Master-checker

From HandWiki
Short description: Fault tolerance method for multiprocessor systems

A master-checker is a hardware-supported fault tolerance method for multiprocessor systems, in which two processors, referred to as the master and checker, calculate the same functions in parallel in order to increase the probability that the result is exact. The checker-CPU is synchronised at clock level with the master-CPU and processes the same programs as the master. Whenever the master-CPU generates an output, the checker-CPU compares this output to its own calculation and in the event of a difference raises a warning.
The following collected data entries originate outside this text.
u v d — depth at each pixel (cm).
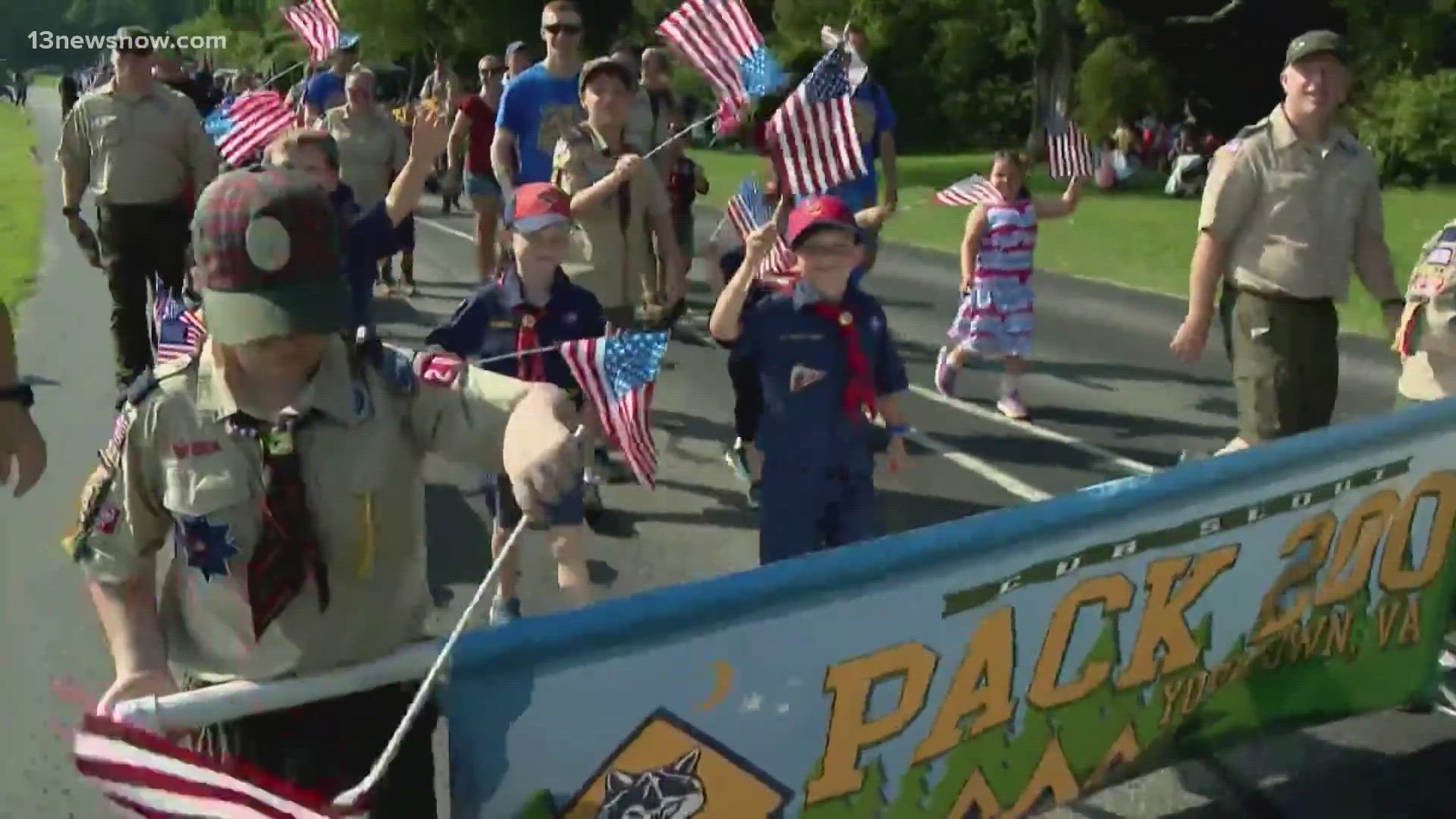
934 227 2062
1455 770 405
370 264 473
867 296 446
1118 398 913
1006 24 4509
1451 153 3139
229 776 219
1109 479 723
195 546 230
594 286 627
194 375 231
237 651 240
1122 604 322
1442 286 491
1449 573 400
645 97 816
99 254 813
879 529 452
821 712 277
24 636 510
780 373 428
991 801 313
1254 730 368
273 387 231
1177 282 1477
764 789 273
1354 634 382
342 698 247
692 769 262
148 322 807
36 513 641
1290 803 387
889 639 283
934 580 286
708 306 1270
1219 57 4031
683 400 887
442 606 541
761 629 264
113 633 239
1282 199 518
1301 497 351
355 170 958
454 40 5081
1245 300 532
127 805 221
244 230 213
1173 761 351
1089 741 329
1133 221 2186
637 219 631
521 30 5050
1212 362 1042
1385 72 3506
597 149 639
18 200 2206
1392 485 372
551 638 242
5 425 302
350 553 239
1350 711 391
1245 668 358
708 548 620
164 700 226
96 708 242
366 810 221
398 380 243
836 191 791
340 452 235
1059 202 858
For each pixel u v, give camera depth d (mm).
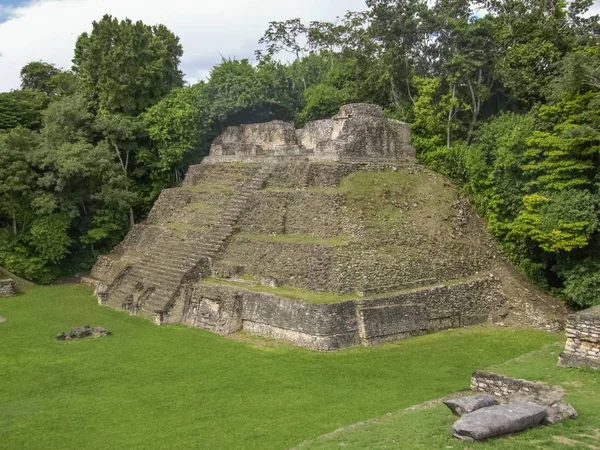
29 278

The master-checker system generally gives more accurate answers by ensuring that the answer is correct before passing it on to the application requesting the algorithm being completed. It also allows for error handling if the results are inconsistent. A recurrence of discrepancies between the two processors could indicate a flaw in the software, hardware problems, or timing issues between the clock, CPUs, and/or system memory. However, such redundant processing wastes time and energy. If the master-CPU is correct 95% or more of the time, the power and time used by the checker-CPU to verify answers is wasted. Depending on the merit of a correct answer, a checker-CPU may or may not be warranted. In order to alleviate some of the cost in these situations, the checker-CPU may be used to calculate something else in the same algorithm, increasing the speed and processing output of the CPU system.